USD: Change of tone for the US currency - Rabobank

Jane Foley, Research Analyst at Rabobank, notes that the driven by better than expected US data and a few hawkish comments from a Fed official, the USD has been the best performing G10 currency measured since the start of the week.

Key Quotes

“While the appearance of a Fed hawk is hardly a new phenomenon, the better tone in economic data has boosted the validity of these views. Recent release of the US September non-manufacturing ISM index surged to 57.1 reflecting strength across its new orders, employment and prices sub-indices. Earlier in the week the September manufacturing PMI had managed a moderately better than expected reading and August factory orders and durable goods numbers were also better than market forecasts.

This week the yield on the 2 year t-note has hit a four month high and this morning the market implied probability of a December Fed rate hike is standing at 62%. The firmer tone in yields is counter to the prevailing trend of the year. The release tomorrow of the US September Labour data has the capacity to make or break expectations about a December rate hike from the Fed and a strong set of figures can be expected to support yields and the USD further. That said, since it will be difficult to rock the view that the pace of Fed tightening will remain slow into next year, we would expect upside potential for the USD to be limited.

In addition to the hawkish commentary from Fed’s Lacker this week, Vice-Chair Fischer has also been on the wires. Fischer concerns pertain to the very low level of the natural rate of interest rate. It is clear that in a number of major economies the inflation-adjusted neutral interest rate which would support the economy at full potential without creating the risk of overheating is much lower than in previous cycles. While the Fed is currently indicating an expectation that it could hike rates twice next year, we see just one move as being more likely and see downside risks to this view.

The market has spent most of this year and last year paring back expectations regarding inflation in the US and thus revising down its expectations regarding the trajectory of Fed tightening. The depressive impact that this prolonged adjustment in expectations has had on the US yield curve has had a defining impact on world financial markets. Investors has been forced into higher yielding, riskier assets and the soggy tone of the USD which has also been a function of low US yields has made it difficult for other central bank to soften their currencies – a factor which has inhibited their transmission of monetary policy measures.

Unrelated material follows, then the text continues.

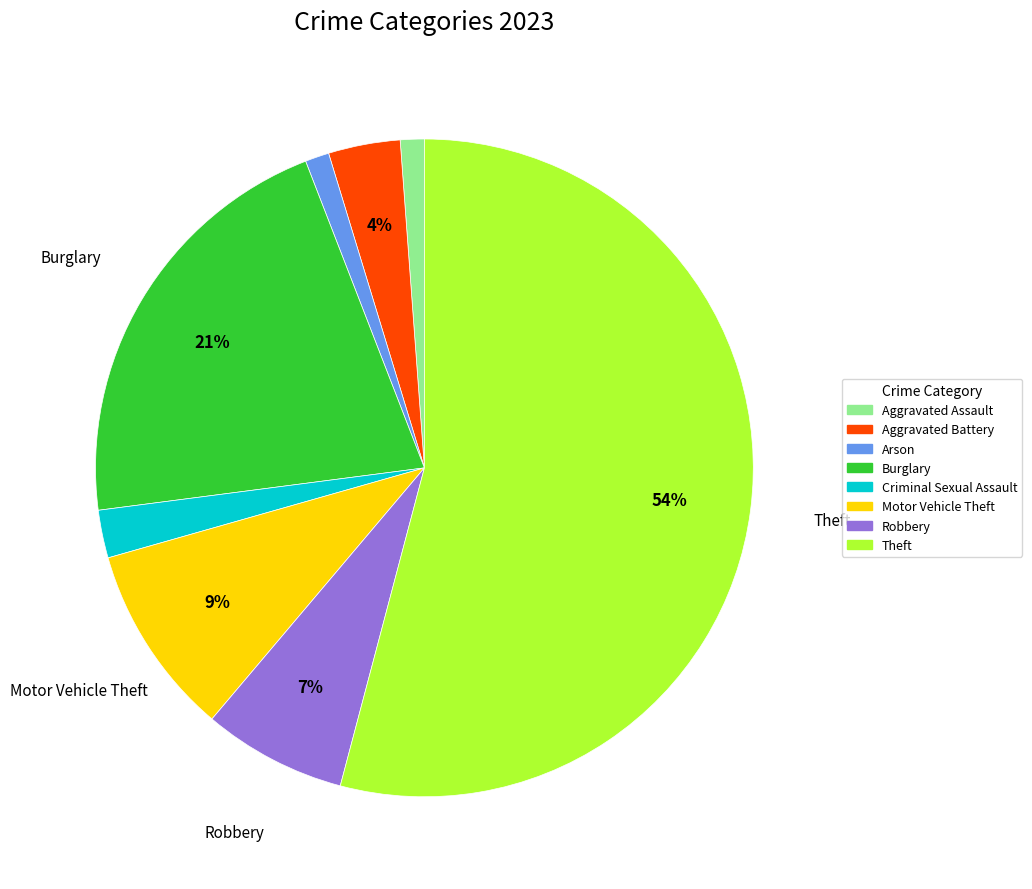

How many slices are in this pie chart?

8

Since a December Fed rate hike is not fully priced into the market, it is reasonable to assume that further strong US data releases have the potential to draw more upside potential from the greenback between now and the end of the year. However, as long as the market retains a sceptical view on the pace of Fed rate hikes into 2017 and beyond we expect that upside potential for the greenback will be limited. As a consequence we currently see little reason to adjust our forecast that USDJPY is likely to be mostly contained with a 100 to 105 in the months ahead. While we expect EUR/USD to be bias lower, we are forecasting a move only to 1.11 on a 3 month view and to 1.09 by the middle of next year.

Theoretically the risk that the ECB could further extend its accommodative policy stance next year should bias EUR/USD lower. However, as demonstrated by market reactions this week to ECB tapering rumours, the ECB will have to manage its communication strategy carefully to avoid further taper tantrums which could send the EUR higher. In any case, the ECB has this year found it impossible to pressure EUR/USD lower in an environment of falling US yields. For now it is the US yield curve and not the ECB which has the greatest control over the EUR/USD exchange rate.”